We brought together a group of experts from a variety of backgrounds to advise us on what key measures can best gauge the level of civic engagement in Minnesota and to identify resources to encourage active participation from all Minnesotans.
As always, agreeing on just a few measures to represent a broad topic area is challenging. But after a lively discussion, the group defined three important aspects of civic engagement to consider: People's connection to government, connection to community through organizations, and connections to each other. With that guidance, and reviewing our criteria for key measures, we finalized these three measures:
Our advisors also suggested resources that we have added to the More Measures, Ideas at Work, and Library sections of Civic Engagement.
We are home to an engaged, participatory, and generous population. Among the states, Minnesota ranks in the top ten on all three key measures.
With about 1 in 3 of Minnesota’s residents volunteering, we come in at #4 in the nation. Higher than average rates are found among women, middle-aged and older adults, and rural residents. Over half of Minnesota’s volunteers log most of their time with religious or educational/youth organizations. The most common activity is collecting, preparing, and/or distributing food.
Minnesota ranked 5th in voter turnout in the 2014 mid-term elections. We were even stronger in recent presidential elections -- ranking #1 in 2004, 2008, and 2012 – when more than 70 percent of the voting-age population showed up at the polls. During the most recent midterm election, we saw above-average voter turnout among our oldest residents, non-Hispanic whites, and among voters in the Northland region.
When our advisory group encouraged us to broaden the definition of civic engagement to include less formal helping behaviors, we weren't sure what we would find. Now, having analyzed the data, we are happy to report that this is yet another way that Minnesota excels, ranking in the top 10 nationally. Nearly 3 in 4 adults in Minnesota helped neighbors in the past year. This includes things such as watching each other’s kids, running errands or helping with shopping, housesitting, lending garden or house tools, and other activities that connect people to the social fabric of their community.
Fewer Minnesotans are volunteering. And those who volunteer, on average, contribute less time.
In 2010, 1.6 million volunteers contributed an estimated 190 million volunteer hours. Four years later, 1.5 million Minnesota residents volunteered an estimated 153 million volunteer hours. This equates to a drop from about 121 hours per volunteer in 2010, to 102 hours per volunteer in 2014.

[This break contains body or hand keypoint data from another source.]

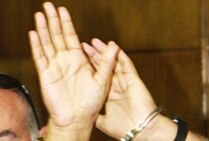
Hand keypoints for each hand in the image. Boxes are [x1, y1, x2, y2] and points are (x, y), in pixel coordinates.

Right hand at [28, 2, 118, 139]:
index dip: (67, 23)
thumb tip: (115, 45)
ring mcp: (55, 66)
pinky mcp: (46, 74)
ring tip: (40, 14)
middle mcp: (66, 60)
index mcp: (79, 60)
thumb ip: (107, 61)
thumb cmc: (91, 101)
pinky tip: (34, 34)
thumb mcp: (103, 79)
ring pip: (47, 43)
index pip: (71, 36)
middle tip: (48, 5)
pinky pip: (40, 57)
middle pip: (57, 35)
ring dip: (43, 29)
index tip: (63, 10)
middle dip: (53, 20)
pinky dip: (36, 45)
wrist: (78, 118)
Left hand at [82, 39, 156, 139]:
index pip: (97, 76)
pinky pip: (126, 64)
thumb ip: (95, 114)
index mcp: (109, 94)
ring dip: (105, 52)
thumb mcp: (103, 121)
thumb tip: (86, 115)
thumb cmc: (123, 128)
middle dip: (95, 56)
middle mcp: (117, 85)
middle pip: (104, 67)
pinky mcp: (134, 79)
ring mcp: (126, 81)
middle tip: (86, 45)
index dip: (89, 66)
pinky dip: (120, 55)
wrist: (139, 130)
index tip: (80, 58)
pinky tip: (114, 46)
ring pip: (114, 63)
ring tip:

Paid employment may have supplanted some of this volunteer activity. We’ve seen an increasing proportion of adults working since 2010, as the economy continues to recover from the Great Recession. But a thriving economy and paid employment need not replace volunteer retention and engagement.
Voter turnout is another measure that shows some signs of decline. While our state has maintained a first place ranking for voter turnout during recent presidential elections, midterm election turnout has been slipping. Turnout dropped 13 percentage points between the 2002 and 2014 midterm elections.
It is possible that 2002 turnout was influenced by the sudden death of Senator Paul Wellstone one week before the election, but we’ve still seen a steady downward march of voter turnout during every midterm election since then.
Each Compass topic has a goal. In Civic Engagement that goal is that “our state will foster a climate of inclusion that encourages active participation from everyone living in our community.” Trends in our new data raise warning flags about whether we are making improvements on this goal.
Nationally, since 1996, black voting rates have gone from trailing white non-Hispanic voting rates by about 8 percentage points to surpassing them in the 2012 presidential election according to a report from the U.S. Census Bureau. However, here in Minnesota, black voter turnout was nearly 25 percentage points lower than white voter turnout in 2012. And, while the the gap between Minnesota’s white residents and all residents of color narrowed, it was still 27 percentage points.
In addition to racial disparities, civic engagement differs significantly by age (or generation).
For example, just forty-five percent of millennials, born in 1982 or later, are helping their neighbors. The same percentage of millennials – 45% – own a home. Both are probably linked to young adulthood, lower earnings, a lesser attachment to place, and a lower likelihood of having kids (and power tools to lend?). And, in fact, new reports in our Civic Engagement library suggest that millennial engagement may take different forms – through social media, for example.
Three of our Civic Engagement advisory group members spoke at our Minnesota Compass Annual Meeting about how their organizations build on the data to support active participation and civic engagement. Abdullah Kiatamba (African Immigrant Services), Bo Thao-Urabe (Coalition of Asian American Leaders), and Sina Black (Minnesota Voice) thoughtfully reflected on the need to see individuals behind the numbers, to capture more detailed data about specific populations, and to move from research to meaningful action. On this final point, our refreshed Ideas at Work section links users to more initiatives and collaborations working to increase civic engagement among all groups in Minnesota.
Allison Liuzzi is a research scientist at Wilder Research. Allison works on Minnesota Compass and related Compass projects, including the STEM section of Minnesota Compass, North Dakota Compass, Black Hills Knowledge Network, and data work with Generation Next.